Can I use oil based Poly on top of boiled linseed oil after it is completely dried? I know water based Poly and BLO are not compatible, but not sure on oil based. My husband made a beautiful end table out of oak, cherry, and soft maple and finished it with linseed oil, and I want a coat of Poly on it for durability, but don't want to ruin it! Thank you!!


----------



## Oak Tree Woodworks (Mar 25, 2010)

Wooden Paradise LLC said:


> Can I use oil based Poly on top of boiled linseed oil after it is completely dried? I know water based Poly and BLO are not compatible, but not sure on oil based. My husband made a beautiful end table out of oak, cherry, and soft maple and finished it with linseed oil, and I want a coat of Poly on it for durability, but don't want to ruin it! Thank you!!

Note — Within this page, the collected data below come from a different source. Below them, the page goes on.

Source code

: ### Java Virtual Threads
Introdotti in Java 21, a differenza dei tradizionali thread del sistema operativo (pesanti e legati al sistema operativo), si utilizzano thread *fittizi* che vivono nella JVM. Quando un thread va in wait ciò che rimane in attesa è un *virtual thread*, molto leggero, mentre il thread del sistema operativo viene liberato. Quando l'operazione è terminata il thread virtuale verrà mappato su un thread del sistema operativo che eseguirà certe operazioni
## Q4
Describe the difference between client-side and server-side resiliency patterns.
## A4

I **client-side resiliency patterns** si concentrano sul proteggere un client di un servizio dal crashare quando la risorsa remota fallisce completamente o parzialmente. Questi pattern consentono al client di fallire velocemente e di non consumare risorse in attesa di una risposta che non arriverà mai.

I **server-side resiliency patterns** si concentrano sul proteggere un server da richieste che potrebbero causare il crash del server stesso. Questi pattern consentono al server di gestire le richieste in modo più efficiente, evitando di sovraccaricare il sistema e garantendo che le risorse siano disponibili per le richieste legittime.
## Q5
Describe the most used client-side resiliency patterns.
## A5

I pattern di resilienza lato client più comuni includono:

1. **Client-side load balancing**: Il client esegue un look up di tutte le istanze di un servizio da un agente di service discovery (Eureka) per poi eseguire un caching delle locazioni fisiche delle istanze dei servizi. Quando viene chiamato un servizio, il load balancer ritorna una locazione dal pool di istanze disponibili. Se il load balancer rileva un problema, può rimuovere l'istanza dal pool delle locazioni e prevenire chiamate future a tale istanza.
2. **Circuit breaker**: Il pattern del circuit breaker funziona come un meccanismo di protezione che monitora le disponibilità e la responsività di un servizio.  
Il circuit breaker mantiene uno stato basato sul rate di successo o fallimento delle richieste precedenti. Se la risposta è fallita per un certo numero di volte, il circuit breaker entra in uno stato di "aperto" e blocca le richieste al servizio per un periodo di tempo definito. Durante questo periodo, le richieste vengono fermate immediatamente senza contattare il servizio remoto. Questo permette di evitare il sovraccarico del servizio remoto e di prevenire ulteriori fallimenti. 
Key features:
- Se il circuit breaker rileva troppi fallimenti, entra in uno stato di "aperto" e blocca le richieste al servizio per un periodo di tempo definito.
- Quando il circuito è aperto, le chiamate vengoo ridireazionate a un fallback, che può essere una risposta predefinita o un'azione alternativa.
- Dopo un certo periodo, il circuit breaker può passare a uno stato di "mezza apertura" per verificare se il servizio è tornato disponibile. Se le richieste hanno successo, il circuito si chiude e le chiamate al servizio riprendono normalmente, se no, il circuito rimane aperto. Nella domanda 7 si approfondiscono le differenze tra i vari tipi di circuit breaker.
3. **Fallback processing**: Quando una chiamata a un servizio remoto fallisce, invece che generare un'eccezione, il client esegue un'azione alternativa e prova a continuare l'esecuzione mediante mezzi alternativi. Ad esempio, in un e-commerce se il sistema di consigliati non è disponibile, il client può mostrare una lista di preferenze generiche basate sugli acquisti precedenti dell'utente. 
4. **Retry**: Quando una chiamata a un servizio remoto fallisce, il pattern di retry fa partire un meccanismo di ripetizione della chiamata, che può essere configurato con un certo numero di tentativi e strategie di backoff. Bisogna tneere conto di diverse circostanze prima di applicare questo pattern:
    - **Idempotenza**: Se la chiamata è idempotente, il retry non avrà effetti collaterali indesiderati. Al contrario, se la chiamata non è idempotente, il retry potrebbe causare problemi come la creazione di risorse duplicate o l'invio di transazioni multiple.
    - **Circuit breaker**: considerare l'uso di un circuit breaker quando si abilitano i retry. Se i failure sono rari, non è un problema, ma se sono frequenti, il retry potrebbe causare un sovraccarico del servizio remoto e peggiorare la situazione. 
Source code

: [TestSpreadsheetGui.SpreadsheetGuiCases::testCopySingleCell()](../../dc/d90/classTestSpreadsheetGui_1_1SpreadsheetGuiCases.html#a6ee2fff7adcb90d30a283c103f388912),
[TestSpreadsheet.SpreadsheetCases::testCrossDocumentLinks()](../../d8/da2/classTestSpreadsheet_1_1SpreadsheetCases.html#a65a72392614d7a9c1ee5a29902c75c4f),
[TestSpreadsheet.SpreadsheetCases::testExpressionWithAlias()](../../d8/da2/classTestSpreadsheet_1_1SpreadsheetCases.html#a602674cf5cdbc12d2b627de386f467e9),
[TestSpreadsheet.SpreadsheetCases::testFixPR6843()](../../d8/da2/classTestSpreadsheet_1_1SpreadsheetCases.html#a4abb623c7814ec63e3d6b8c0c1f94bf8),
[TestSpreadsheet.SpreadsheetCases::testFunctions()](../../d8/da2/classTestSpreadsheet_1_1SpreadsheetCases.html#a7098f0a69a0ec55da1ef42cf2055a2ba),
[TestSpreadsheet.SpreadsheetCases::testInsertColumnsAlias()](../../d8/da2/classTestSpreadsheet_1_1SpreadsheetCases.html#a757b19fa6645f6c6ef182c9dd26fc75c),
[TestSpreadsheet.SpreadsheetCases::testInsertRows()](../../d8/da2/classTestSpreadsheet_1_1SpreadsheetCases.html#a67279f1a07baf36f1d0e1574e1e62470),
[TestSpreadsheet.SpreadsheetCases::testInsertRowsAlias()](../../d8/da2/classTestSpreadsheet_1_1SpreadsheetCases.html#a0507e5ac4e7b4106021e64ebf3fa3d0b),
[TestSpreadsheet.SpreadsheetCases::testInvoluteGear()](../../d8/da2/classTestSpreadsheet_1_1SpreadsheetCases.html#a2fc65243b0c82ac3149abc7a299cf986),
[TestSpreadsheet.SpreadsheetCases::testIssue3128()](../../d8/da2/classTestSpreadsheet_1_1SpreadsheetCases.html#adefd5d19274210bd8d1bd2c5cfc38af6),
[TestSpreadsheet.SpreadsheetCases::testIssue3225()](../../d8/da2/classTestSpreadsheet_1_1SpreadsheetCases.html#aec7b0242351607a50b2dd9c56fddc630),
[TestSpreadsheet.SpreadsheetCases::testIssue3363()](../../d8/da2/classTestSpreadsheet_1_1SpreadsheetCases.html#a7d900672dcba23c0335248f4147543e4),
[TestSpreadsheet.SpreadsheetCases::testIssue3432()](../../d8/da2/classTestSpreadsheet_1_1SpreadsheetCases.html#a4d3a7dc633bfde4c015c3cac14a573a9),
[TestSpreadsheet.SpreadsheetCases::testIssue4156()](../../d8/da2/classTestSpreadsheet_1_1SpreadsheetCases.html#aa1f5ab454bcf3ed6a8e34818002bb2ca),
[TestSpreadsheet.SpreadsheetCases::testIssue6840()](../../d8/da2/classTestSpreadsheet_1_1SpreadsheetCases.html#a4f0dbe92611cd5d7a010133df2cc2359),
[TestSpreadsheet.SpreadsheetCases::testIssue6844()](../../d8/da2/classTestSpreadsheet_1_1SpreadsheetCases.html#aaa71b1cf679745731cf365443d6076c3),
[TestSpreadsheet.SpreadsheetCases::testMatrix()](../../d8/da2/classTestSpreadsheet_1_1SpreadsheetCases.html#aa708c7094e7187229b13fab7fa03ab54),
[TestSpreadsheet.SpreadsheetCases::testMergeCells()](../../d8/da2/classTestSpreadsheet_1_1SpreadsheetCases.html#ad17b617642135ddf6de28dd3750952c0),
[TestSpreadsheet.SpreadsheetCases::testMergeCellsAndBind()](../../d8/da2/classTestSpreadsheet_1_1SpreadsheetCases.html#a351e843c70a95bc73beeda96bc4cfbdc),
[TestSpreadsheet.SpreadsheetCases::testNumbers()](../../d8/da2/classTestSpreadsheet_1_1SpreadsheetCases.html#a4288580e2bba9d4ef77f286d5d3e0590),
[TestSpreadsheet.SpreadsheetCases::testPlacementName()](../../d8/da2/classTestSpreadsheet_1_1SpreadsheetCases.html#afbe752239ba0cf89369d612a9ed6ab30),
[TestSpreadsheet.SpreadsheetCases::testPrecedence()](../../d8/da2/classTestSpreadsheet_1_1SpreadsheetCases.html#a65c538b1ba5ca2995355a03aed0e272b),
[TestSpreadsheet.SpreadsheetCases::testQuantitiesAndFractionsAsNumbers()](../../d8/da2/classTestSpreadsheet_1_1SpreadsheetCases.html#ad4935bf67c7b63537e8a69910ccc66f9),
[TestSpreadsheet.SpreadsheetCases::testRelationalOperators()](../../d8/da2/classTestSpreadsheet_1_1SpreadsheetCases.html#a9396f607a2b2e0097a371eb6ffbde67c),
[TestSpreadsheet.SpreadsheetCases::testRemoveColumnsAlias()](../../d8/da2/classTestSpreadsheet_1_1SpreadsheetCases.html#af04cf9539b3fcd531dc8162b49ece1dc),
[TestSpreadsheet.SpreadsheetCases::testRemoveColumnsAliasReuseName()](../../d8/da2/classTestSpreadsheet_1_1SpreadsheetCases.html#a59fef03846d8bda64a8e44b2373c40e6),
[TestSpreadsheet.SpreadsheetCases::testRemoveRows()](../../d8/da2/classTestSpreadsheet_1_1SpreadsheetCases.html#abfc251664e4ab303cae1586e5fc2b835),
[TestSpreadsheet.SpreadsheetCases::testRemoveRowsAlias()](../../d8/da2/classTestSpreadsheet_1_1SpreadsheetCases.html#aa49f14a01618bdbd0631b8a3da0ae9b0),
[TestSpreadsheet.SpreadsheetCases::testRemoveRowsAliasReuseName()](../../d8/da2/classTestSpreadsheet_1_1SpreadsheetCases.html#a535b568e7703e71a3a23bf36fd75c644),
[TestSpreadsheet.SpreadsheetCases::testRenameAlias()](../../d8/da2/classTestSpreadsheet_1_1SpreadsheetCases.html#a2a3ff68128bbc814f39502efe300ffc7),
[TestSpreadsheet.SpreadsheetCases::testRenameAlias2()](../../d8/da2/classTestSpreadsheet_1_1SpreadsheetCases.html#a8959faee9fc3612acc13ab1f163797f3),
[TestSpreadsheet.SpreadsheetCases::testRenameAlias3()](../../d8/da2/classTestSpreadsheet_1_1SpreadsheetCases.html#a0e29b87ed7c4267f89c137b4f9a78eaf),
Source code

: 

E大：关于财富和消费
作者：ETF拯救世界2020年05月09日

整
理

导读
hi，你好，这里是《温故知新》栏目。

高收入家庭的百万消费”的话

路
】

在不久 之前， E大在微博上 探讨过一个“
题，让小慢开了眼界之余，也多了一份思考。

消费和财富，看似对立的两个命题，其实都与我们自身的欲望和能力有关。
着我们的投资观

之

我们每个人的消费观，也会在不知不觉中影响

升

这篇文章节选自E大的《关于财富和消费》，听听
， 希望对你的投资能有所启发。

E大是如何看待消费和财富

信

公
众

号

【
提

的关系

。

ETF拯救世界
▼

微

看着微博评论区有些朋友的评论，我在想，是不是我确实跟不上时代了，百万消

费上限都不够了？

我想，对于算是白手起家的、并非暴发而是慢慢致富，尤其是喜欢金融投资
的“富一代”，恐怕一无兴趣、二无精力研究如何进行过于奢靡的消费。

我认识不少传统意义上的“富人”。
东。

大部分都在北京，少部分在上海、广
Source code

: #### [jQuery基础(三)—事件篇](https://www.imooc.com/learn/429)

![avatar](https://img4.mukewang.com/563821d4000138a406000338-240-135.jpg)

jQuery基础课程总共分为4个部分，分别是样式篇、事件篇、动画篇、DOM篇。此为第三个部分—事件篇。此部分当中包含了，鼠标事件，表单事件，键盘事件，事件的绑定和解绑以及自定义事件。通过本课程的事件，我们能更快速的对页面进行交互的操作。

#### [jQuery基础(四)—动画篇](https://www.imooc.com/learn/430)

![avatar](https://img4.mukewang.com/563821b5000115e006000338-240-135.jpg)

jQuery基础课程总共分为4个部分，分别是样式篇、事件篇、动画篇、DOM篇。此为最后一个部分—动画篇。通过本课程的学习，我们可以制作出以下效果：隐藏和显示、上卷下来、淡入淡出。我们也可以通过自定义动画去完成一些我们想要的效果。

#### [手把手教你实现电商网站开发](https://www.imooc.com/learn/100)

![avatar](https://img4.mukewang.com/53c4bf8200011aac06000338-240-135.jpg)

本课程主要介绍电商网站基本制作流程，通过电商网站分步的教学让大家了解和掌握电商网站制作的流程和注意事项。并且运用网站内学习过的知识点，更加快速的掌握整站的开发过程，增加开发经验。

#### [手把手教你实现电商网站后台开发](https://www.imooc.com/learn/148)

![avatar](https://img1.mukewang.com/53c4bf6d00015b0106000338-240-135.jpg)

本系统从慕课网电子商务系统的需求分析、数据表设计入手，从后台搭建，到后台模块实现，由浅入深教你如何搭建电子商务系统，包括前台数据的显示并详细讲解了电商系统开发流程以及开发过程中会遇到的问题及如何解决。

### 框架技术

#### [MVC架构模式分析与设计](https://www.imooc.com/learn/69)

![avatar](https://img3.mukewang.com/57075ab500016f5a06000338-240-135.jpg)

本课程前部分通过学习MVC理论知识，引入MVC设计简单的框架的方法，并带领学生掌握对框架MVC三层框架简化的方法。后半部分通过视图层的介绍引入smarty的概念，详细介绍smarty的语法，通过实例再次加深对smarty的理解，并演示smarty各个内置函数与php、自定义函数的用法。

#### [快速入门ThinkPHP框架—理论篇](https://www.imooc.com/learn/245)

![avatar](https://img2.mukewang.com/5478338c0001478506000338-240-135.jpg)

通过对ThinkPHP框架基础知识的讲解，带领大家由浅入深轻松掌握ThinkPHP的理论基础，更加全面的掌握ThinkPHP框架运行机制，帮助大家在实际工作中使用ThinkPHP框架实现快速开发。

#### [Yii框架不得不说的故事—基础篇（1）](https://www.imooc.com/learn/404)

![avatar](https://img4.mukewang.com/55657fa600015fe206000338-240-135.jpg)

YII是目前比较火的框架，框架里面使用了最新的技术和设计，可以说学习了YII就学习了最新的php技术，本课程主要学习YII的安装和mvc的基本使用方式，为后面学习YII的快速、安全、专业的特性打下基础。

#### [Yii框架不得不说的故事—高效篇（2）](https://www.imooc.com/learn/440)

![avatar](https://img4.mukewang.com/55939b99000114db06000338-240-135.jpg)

Just make sure the BOL has cured for a few days before applying the poly.

You should be fine


----------



## cabinetman (Jul 5, 2007)

Wooden Paradise LLC said:


> Can I use oil based Poly on top of boiled linseed oil after it is completely dried? I know water based Poly and BLO are not compatible, but not sure on oil based. My husband made a beautiful end table out of oak, cherry, and soft maple and finished it with linseed oil, and I want a coat of Poly on it for durability, but don't want to ruin it! Thank you!!


Once the BLO is completely dry, it can be coated with either oil base polyurethane, or waterbase polyurethane.












 







.


----------



## Wooden Paradise LLC (May 7, 2011)

Thank you two very much!


----------